Exercise directions → Can you shift the dot coordinates for the second view of each pair by -118 and write out every line of the records below again, omitting the pictures?

* BEGIN *

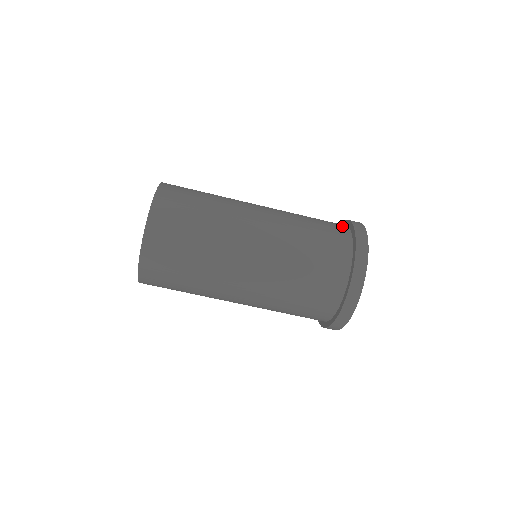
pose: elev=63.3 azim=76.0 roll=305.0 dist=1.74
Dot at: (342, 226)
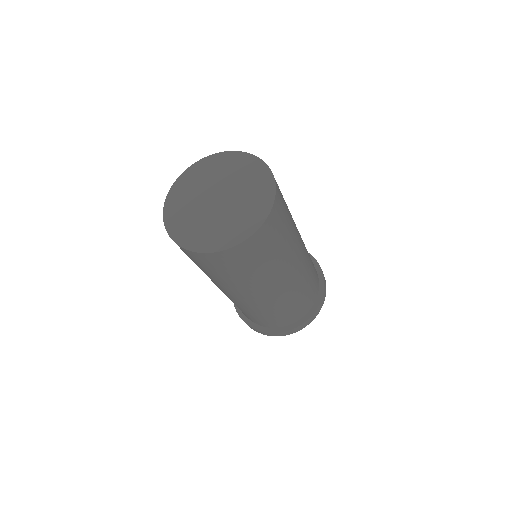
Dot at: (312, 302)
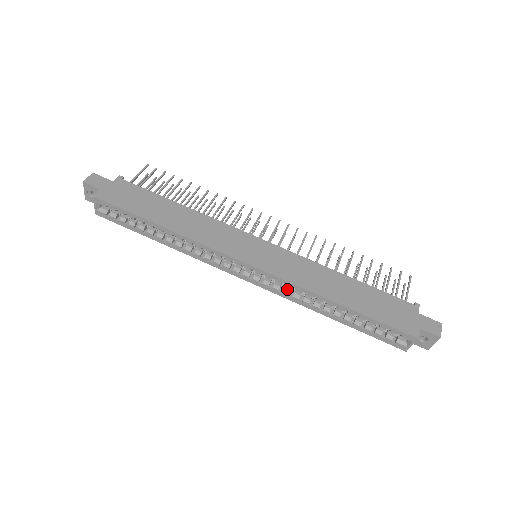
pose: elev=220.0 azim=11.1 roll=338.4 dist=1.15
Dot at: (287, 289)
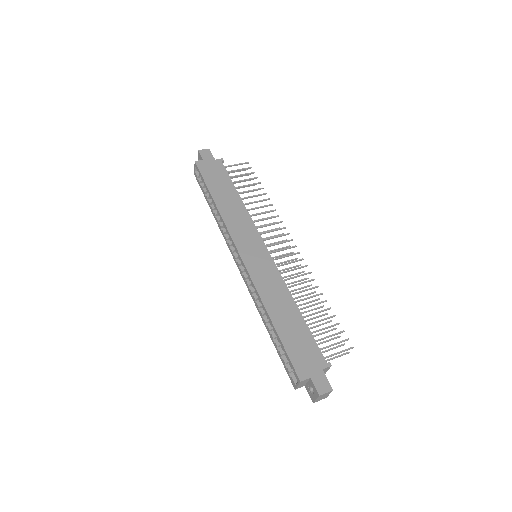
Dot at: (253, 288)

* END *

Exercise output →
pose: elev=63.3 azim=76.0 roll=305.0 dist=1.74
Dot at: (342, 226)
Dot at: (194, 184)
pose: elev=220.0 azim=11.1 roll=338.4 dist=1.15
Dot at: (287, 289)
Dot at: (135, 170)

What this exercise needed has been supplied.